For each canonical parameter, the identities that should also resolve to it. This replaces ad hoc dictionaries and parallel alias lists in class registration.

Responsibilities

type_params.py should own:

  • Owner binding for classes, functions, aliases, and runtime generic objects.

  • Lookup from TypeParamIdentity to canonical TypeParam.

  • Alias identities created while rebinding synthetic or runtime parameters.

  • Validity checks for direct type-parameter use in annotation contexts.

  • Legacy TypeVar rejection state.

name_check_visitor.py should still own:

  • Building the correct TypeParamOwner for a class, function, or alias node.

  • Deciding when to enter and exit scopes while visiting the AST.

  • Reporting errors through the existing visitor methods.

Variance collection can remain in type_params.py, but it should be separated from owner-binding state. It is usage-analysis state, not identity or ownership state.

Migration Plan

  1. Add the typed identity alias and make all type-parameter lookup APIs accept TypeParamIdentity instead of object.

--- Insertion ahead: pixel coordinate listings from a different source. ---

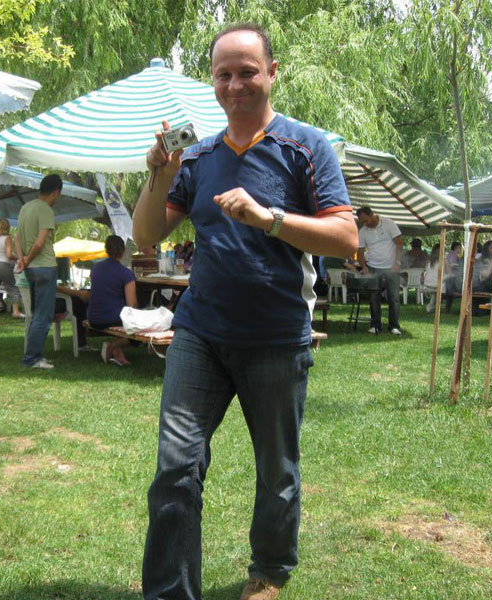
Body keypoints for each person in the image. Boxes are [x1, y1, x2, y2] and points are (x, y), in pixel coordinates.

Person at [132, 23, 357, 600]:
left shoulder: (306, 147)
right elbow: (146, 235)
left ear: (272, 73)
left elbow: (346, 238)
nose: (235, 85)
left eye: (247, 72)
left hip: (277, 336)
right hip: (200, 333)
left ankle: (268, 573)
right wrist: (160, 174)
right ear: (212, 80)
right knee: (175, 467)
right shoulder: (198, 156)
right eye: (224, 74)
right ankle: (170, 592)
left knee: (276, 470)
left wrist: (268, 219)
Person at [15, 174, 62, 369]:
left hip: (31, 269)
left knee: (36, 314)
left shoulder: (25, 208)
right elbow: (40, 242)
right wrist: (28, 258)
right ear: (56, 192)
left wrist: (22, 260)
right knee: (43, 315)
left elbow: (17, 238)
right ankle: (32, 358)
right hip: (45, 267)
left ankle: (34, 355)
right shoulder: (46, 210)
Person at [87, 235, 138, 366]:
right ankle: (113, 346)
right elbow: (132, 305)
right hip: (113, 318)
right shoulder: (126, 274)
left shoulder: (95, 268)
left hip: (94, 318)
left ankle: (116, 351)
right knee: (139, 332)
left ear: (106, 250)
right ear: (123, 251)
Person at [356, 206, 403, 335]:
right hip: (373, 267)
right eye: (362, 222)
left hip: (391, 267)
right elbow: (360, 251)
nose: (365, 224)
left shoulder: (388, 223)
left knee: (393, 297)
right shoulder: (363, 231)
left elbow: (399, 243)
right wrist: (364, 266)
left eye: (366, 220)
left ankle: (394, 326)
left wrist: (398, 262)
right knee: (374, 297)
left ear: (371, 214)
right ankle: (375, 325)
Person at [423, 243, 446, 312]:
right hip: (437, 284)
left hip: (427, 283)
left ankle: (432, 306)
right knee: (448, 284)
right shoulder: (443, 260)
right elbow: (448, 273)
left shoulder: (429, 260)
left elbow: (426, 271)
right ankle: (443, 305)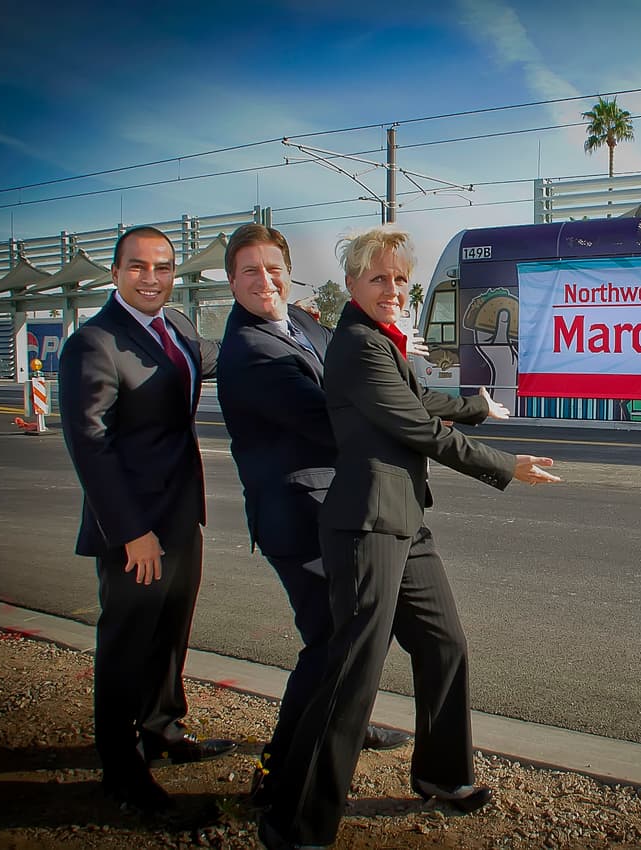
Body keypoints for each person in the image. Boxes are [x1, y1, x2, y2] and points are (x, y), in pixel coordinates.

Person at [257, 225, 560, 850]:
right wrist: (505, 464)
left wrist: (477, 404)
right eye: (379, 278)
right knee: (353, 674)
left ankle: (441, 776)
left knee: (444, 643)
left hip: (404, 519)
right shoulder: (358, 347)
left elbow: (419, 397)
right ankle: (295, 822)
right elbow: (418, 427)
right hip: (367, 525)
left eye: (400, 278)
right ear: (352, 285)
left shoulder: (380, 342)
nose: (393, 289)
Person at [214, 223, 413, 809]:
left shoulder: (302, 323)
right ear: (231, 282)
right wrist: (405, 420)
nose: (264, 279)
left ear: (288, 271)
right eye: (250, 270)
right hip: (298, 514)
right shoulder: (250, 352)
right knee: (330, 640)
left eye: (273, 267)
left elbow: (352, 365)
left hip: (338, 502)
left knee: (346, 634)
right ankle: (280, 773)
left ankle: (344, 724)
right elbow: (333, 423)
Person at [58, 226, 234, 816]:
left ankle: (162, 728)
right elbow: (90, 442)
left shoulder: (177, 329)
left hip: (183, 516)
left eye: (162, 267)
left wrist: (293, 320)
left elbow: (225, 351)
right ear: (115, 272)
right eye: (138, 267)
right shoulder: (95, 342)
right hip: (134, 530)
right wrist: (131, 532)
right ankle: (121, 767)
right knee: (126, 643)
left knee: (169, 636)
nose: (152, 277)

  2. Make TypeParamScope.bindings the source of truth and remove the parallel _active_pep695_identities and _active_pep695_type_params stacks.

  3. Move owner binding and type-parameter component rewriting from NameCheckVisitor into a bind_all() helper in type_params.py.

  4. Replace additional_identities with explicit aliases passed to declare() or returned by bind_all().

  5. Once every construction path has an owner, include owners in equality and hashing.